DNS Propagation Checker
Check DNS propagation of any record type against more than 130 public resolvers worldwide and watch the answers land live on a map.
About DNS Propagation Checker
The DNS Propagation Checker sends the same query to a large fleet of independent public resolvers and shows you exactly what each one currently returns. When you change a record at your DNS provider, the old value can linger in caches around the world until its TTL expires. This tool lets you see that rollout in progress: which locations already serve the new value, which still hold the old one, and where nothing resolves at all. It answers the everyday question behind a launch or a migration, is my DNS change live yet, without you having to trust a single vantage point.
Each resolver is queried directly over the DNS protocol (UDP with EDNS0, falling back to TCP when a response is truncated), and results stream back one by one as they arrive rather than making you wait for the slowest server. For every resolver you get the returned records, the response latency in milliseconds, and the resolver's location, plotted on an interactive world map and listed in a sortable table. A running tally shows how many resolvers report the record so you can gauge propagation at a glance. Supported types include A, AAAA, CNAME, MX, NS, TXT, SOA, SRV, CAA, DNSKEY and DS.

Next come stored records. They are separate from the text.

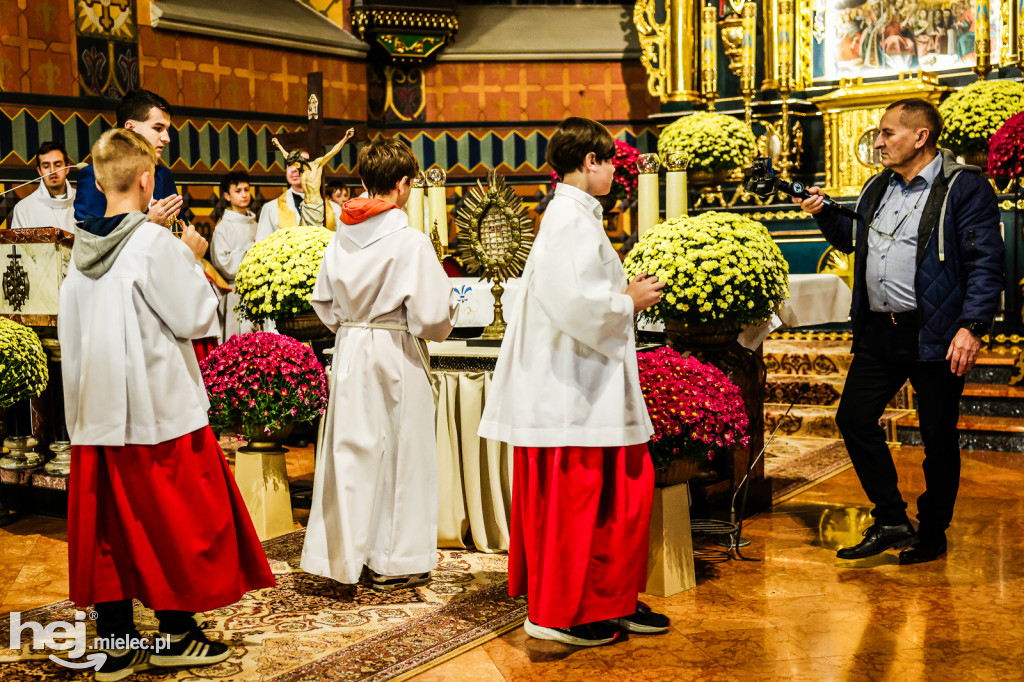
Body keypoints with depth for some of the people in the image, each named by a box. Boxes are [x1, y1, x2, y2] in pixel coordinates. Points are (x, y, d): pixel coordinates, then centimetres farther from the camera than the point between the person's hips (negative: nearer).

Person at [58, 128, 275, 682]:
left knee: (110, 523, 10)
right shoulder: (158, 244, -14)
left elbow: (72, 330, 12)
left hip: (97, 409, 6)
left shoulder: (81, 248, 5)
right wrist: (192, 262, 2)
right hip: (158, 406, -6)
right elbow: (196, 318, -10)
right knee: (178, 516, 7)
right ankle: (176, 635, 15)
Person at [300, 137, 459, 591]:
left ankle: (347, 552, 22)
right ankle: (394, 563, 16)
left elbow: (324, 304, 9)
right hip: (395, 355, -5)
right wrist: (449, 307, 6)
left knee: (354, 450, 13)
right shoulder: (410, 242, -16)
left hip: (349, 351, 5)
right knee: (399, 453, 7)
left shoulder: (340, 240, 0)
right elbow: (432, 316, -15)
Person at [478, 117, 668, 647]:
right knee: (573, 497, -1)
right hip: (574, 390, -11)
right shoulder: (572, 220, -17)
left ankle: (613, 600, 24)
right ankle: (558, 614, 11)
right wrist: (629, 302, -10)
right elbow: (578, 303, -25)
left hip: (586, 385, 11)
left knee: (626, 486, 14)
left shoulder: (573, 215, 16)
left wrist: (625, 292, 12)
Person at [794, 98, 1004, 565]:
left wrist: (971, 326, -21)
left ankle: (932, 533, 22)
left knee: (938, 438, 5)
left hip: (934, 335, -7)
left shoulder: (963, 187, -9)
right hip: (879, 333, 7)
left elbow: (986, 262, -13)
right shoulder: (877, 188, 14)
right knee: (854, 418, 7)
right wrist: (824, 215, 10)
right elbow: (853, 241, 27)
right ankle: (891, 521, 19)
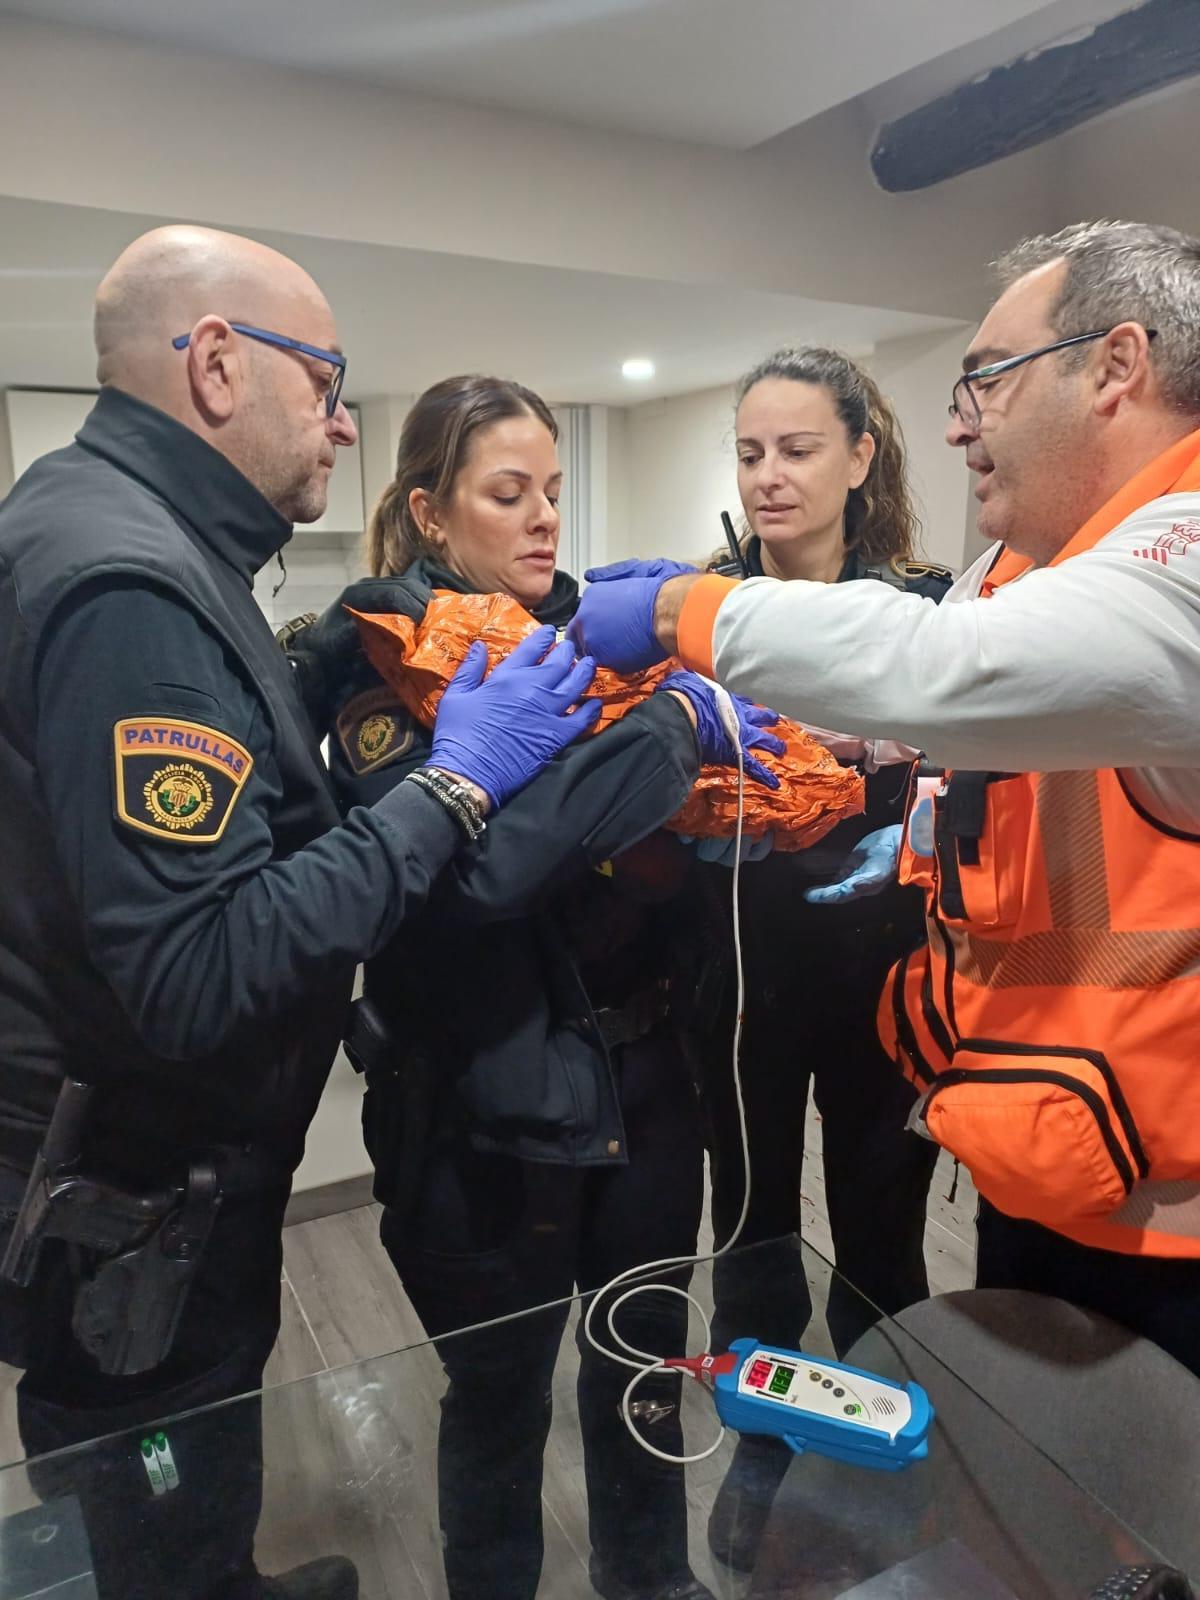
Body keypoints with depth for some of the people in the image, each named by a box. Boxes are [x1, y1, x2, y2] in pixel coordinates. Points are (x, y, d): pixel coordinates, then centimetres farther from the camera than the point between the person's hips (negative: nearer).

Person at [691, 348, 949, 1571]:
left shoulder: (927, 604, -2)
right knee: (752, 1219, 15)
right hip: (742, 973, 1)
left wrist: (917, 843, -20)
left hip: (881, 973, 0)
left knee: (879, 1230, 14)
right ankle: (763, 1444, 42)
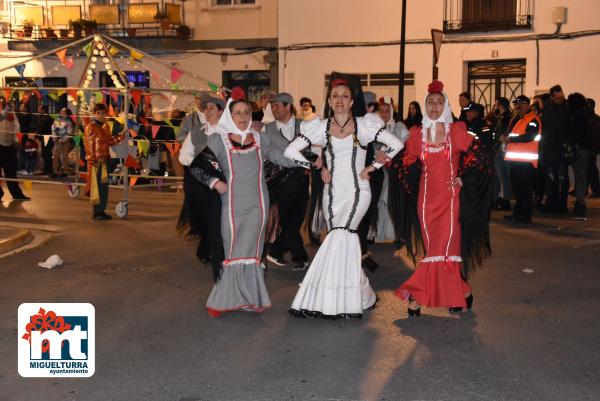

The resolver network spans more than 70 countries, from major public resolvers to regional and European operators such as DNS4EU, so you see how your change looks from Europe, the Americas, Asia, Africa and Oceania at the same time. Because roughly a third of the vantage points sit in EU countries, it is a practical fit for teams that want a European read on propagation rather than a purely US-centric one. The checks run server-side from our own EU infrastructure, with no third-party lookup services in the path.
Propagation is really about caching, not a global broadcast. There is no central DNS database that flips a switch; instead every resolver holds records until their TTL runs out, then fetches fresh data from your authoritative name servers. That is why a change can look live in one city and stale in another for minutes or hours. Lowering a record's TTL before you make a change shortens that window, and this tool is the fastest way to confirm when the window has closed everywhere that matters to you.
How to use it
- 1Enter the hostname you want to check, for example example.eu or www.example.eu.
- 2Pick the record type from the dropdown (A is the default; choose MX for mail, TXT for SPF or verification records, NS for delegation, and so on).
- 3Select Check propagation and watch results stream in on the map and in the table as each resolver answers.
- 4Read the summary count to see how many resolvers already return your record, and scan the table for any that still serve an old value or report Timeout or No record.
- 5Re-run the check after a few minutes to track progress; propagation is complete when every relevant location returns the expected value.
Common use cases
- -Confirming that a new A or AAAA record is live worldwide before you point traffic at a fresh server or CDN.
- -Verifying MX, SPF or DKIM changes have propagated before cutting over email so messages are not lost or rejected.
- -Diagnosing reports that a site works for some users but not others, by spotting resolvers still serving stale records.
- -Validating a domain migration or name-server change from a European perspective alongside global vantage points.
- -Checking that a DNS-based domain verification (TXT record) is visible to third parties before you click confirm on their side.
Frequently asked questions
- How long does DNS propagation take?
- DNS propagation is governed by each record's TTL. A resolver keeps serving a cached value until the TTL expires, then fetches the new one, so full propagation usually takes anywhere from a few minutes to 24-48 hours depending on the TTL you set. Lowering the TTL before a change shortens the wait.
- Why do different resolvers show different results?
- Each public resolver caches records independently and refreshes them on its own TTL schedule. During a change, resolvers that have already expired the old value show the new record while others still serve the cached one, which is exactly the transition this tool visualises.
- Which DNS record types can I check propagation for?
- You can check A, AAAA, CNAME, MX, NS, TXT, SOA, SRV, CAA, DNSKEY and DS records. This covers website addresses, mail routing, text records like SPF and DMARC, delegation, and DNSSEC-related records.
- Is this a whatsmydns alternative?
- Yes. It serves the same purpose as whatsmydns.net, querying many geographically distributed public resolvers at once and mapping the answers, but it is European and self-hosted, runs from EU infrastructure with no third-party trackers, and includes regional EU resolvers such as DNS4EU.
- Does the checker query recursive resolvers or authoritative servers?
- It queries public recursive resolvers, which is what shows you real-world caching behaviour as end users experience it. To query a domain's authoritative name servers directly and bypass all caching, use the Authoritative DNS Lookup tool instead.
- Do I need to upload anything or create an account?
- No. You enter a domain and a record type and the lookups run from our EU servers. There is no sign-up, no data upload, and no third-party lookup service in the request path.